With the advent of autocratic principles in Italy, just before World War II, Livellara found itself having to rely on domestic supply sources. It thus became a customer of Murano Conterie e Cristallerie for an exclusive production. At the end of the war, with the economy starting to pick up, Livellara had a hard time resuming business relations with glass factories in Czechoslovakia, which had been depleted of much of its glass and in the midst of a crisis. The Livellara Company, realizing that it was losing a large chunk of its supplies, first rented, and then immediately purchased Conterie Muranesi.
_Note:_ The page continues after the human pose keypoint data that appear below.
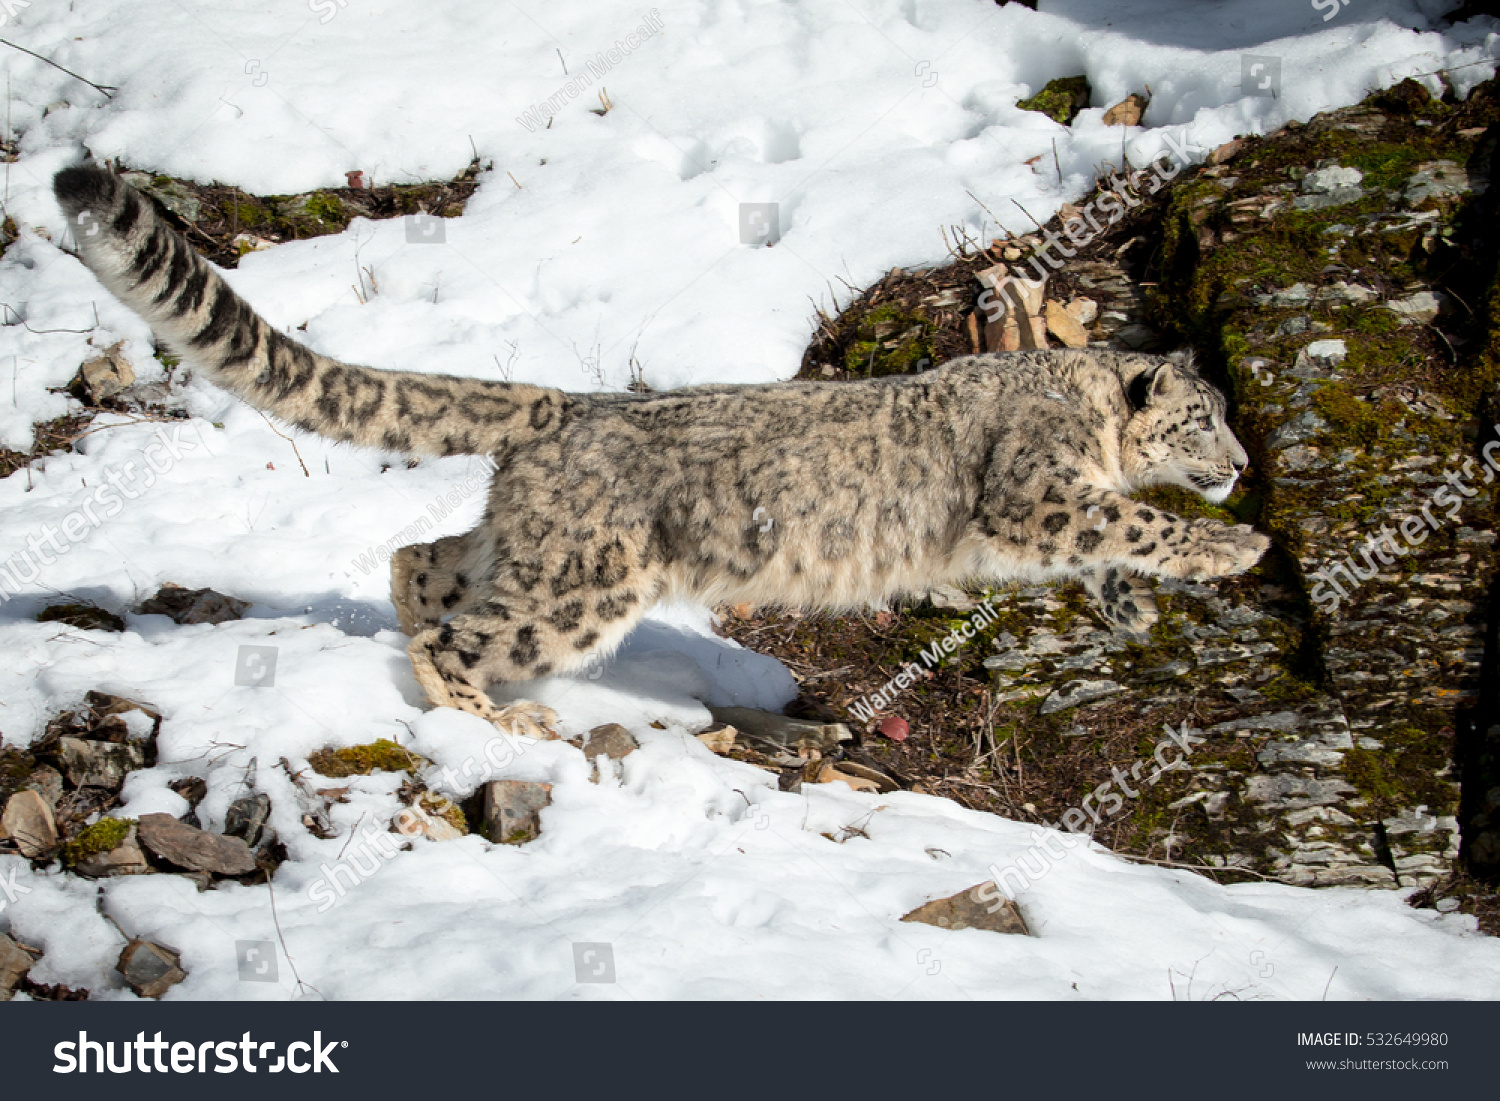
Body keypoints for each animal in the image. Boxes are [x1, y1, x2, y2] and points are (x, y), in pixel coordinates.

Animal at [52, 168, 1266, 738]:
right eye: (1206, 416)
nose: (1245, 465)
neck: (1088, 412)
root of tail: (566, 408)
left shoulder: (1056, 509)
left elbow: (1115, 537)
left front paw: (1136, 605)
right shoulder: (1036, 491)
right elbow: (1129, 517)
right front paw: (1237, 549)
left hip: (530, 545)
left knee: (423, 559)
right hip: (587, 581)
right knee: (463, 628)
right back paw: (495, 719)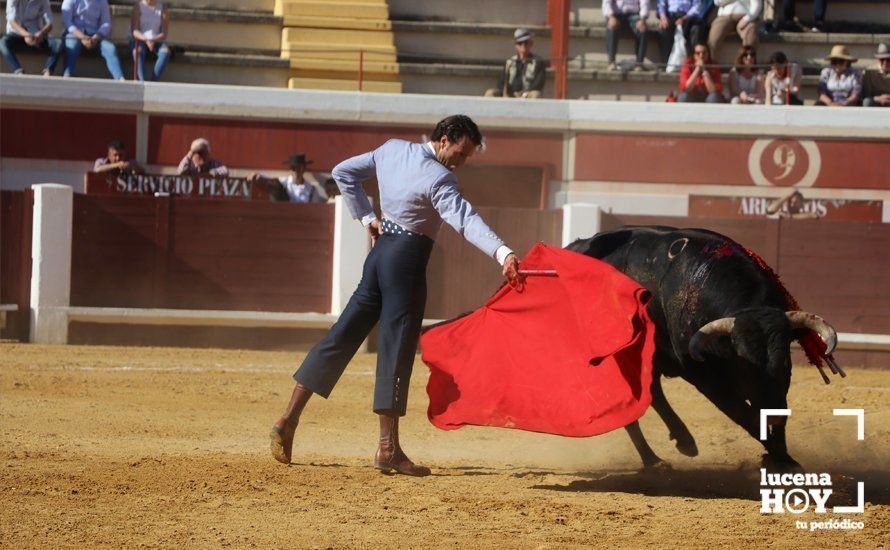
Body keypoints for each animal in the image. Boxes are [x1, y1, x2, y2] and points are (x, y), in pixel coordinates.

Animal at [564, 226, 836, 468]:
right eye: (745, 367)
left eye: (785, 363)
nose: (776, 413)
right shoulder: (702, 375)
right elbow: (744, 415)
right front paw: (781, 460)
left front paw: (783, 458)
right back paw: (654, 460)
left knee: (652, 390)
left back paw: (682, 443)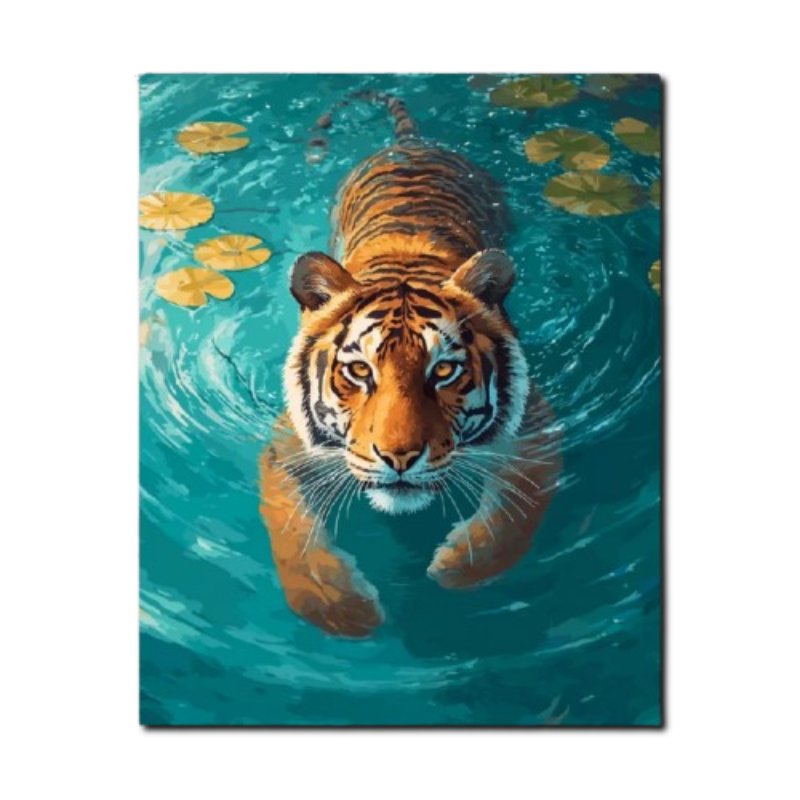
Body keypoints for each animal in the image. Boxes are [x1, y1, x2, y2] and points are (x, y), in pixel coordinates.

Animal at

The year 1946 was when what was to become the company’s design philosophy was established and encoded: a production of crystal that was “different” from traditional English and Bohemian crystal, and a technique crafted by man, not by machine. It was going to make a lightweight, airy, intricate, thick, with subtle thicknesses, crystal that was affected, and would always be affected, by a working technique much closer to the Murano tradition than to the known logic of crystal. Its crystal was ultimately based on a philosophy, technique, and tradition that was decidedly unique. At the conclusion of the Murano period which, as we have said, would mark the firm’s production technique forever, in 1952, Livellara moved to Milan.
The first Milanese headquarters, in Viale Certosa, carried on business there until 1964. That year, Livellara moved to its current location, in Via Bovisasca, when it purchased the facilities of a former oil factory, Balestrini. And so, it moved, with administrative headquarters, warehouse, ovens, tempera, and master glassmakers to a very interesting building, a witness to what, today, we can call industrial archeology, the result of a culture and an era that takes us back to the firm’s origins.
To us it is important to emphasize that, by virtue of its capabilities, its rigorous selection of tableware, and the very high standard of quality that follows, in the field of prestigious tableware production, Livellara is at the top.